Les pincettes à la main, du haut de ces tréteaux, le père s’étire, tend le cou, tâche à saisir le fil du ballon, avec la mimique d’un acteur adjurant l’Infini. En vain. Il faudra l’échelle.
On court emprunter l’échelle du charcutier voisin, qui est celle aussi du quartier.
Pour reconnaître l’emprunt, on devra demain manger de la viande froide. Et cela aussi c’est la faute au ballon.
La machine vient avec bruit et importance.
On l’entend cogner aux murs ses montants qui sont gras à la main autant que de la couenne de lard.
Or, elle est si haute que ses pieds sont encore au palier quand sa tête heurte le plafond de la chambre.
On a beau l’incliner, l’insinuer, la pencher, la tordre, vouloir la prendre en traître, elle ne prétend pas entrer plus loin.
Et puis, sans avoir servi, elle se retire avec le tumulte d’un domestique renvoyé.
Que faire ? Bée dont l’âge est religieux essaie de la prière.
- Oh viens, Madame Bâbe ! Viens, Madame Bâbe !
Mais il vaudrait mieux, pour l’enfant, demander la lune qu’implorer cette glabre face ronde.
Pour apaiser les cris de Bée, ou du moins lui fermer la bouche, on y fourre la réserve des bonbons du ménage, ainsi qu’on jette sans compter, quand il le faut, un lest précieux.
Le ventre rond, Bée se calme, Bée sourit, Bée s’endort.
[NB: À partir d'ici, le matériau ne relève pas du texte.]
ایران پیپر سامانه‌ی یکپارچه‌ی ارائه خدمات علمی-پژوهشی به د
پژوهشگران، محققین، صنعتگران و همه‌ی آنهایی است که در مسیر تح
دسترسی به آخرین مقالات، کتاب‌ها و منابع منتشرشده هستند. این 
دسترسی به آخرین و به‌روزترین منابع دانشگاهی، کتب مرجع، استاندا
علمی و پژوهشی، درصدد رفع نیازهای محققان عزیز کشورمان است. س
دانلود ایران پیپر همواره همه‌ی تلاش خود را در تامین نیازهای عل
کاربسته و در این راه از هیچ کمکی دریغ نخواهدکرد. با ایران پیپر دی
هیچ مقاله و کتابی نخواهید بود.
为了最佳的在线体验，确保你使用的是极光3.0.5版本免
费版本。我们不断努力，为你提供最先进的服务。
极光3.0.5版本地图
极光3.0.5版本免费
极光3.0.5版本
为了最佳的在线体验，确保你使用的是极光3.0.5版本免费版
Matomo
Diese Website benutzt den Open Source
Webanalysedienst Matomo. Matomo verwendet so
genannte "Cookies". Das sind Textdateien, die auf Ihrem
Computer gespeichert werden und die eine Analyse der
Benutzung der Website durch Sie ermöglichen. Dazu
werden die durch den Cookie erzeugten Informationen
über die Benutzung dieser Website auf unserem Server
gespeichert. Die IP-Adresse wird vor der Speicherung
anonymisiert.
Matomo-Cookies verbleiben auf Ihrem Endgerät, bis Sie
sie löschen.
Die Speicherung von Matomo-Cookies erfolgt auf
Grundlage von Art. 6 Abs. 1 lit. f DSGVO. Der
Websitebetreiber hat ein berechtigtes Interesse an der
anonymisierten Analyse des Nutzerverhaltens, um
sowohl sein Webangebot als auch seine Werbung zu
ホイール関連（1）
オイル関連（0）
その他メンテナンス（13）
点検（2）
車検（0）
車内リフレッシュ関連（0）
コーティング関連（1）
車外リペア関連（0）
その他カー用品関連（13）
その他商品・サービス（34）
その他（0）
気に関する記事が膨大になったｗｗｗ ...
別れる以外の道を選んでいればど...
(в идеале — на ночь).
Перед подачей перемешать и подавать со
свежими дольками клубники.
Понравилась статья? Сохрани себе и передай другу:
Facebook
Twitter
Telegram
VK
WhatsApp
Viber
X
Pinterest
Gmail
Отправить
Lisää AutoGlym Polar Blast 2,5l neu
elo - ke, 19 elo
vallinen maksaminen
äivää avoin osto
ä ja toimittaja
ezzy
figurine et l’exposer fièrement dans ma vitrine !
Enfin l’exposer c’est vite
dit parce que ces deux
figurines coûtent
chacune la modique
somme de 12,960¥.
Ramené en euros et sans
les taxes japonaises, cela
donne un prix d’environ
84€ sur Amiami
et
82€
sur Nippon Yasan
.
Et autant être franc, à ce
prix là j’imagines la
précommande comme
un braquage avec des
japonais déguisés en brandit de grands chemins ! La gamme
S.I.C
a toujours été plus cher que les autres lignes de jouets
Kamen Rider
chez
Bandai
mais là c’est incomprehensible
Le lendemain, les rideaux tirés, personne ne pense plus à l’infidèle.
Madame Bâbe roule sur le tapis, comme une boule ridée, terne, molle, donnant l’idée d’une laide maladie qui va peler.
La chienne vient, du museau, pousser Bâbe la décatie. Mémenne, plus délicat, fait un bond pour ne pas la toucher.
- Houe ! dit Bée. Partez, vilaine ! et d’un coup de pied crève Bâbe qui meurt avec un bruit honteux.
Bée sans pitié pétrit les restes de son idole d’hier, en une boulette qu’elle colle soigneusement sur le poêle brûlant.
En un instant la chambre est empestée. La vieille servante doit venir ouvrir les fenêtres, le poil hérissé de colère.
- Ah, c’est le jouet d’hier, dit-elle. Il fallait encore celui-là... Et il y en avait déjà une brouette !... De mon temps (la vieille Thérèse a de la barbe) de mon temps, les enfants avaient, pour s’amuser, les rats morts trouvés au grenier, et quelquefois une taupe des champs, une taupe de velours... Et quel plaisir !
Enfants, poules et pigeons embrennent et souillent la maison.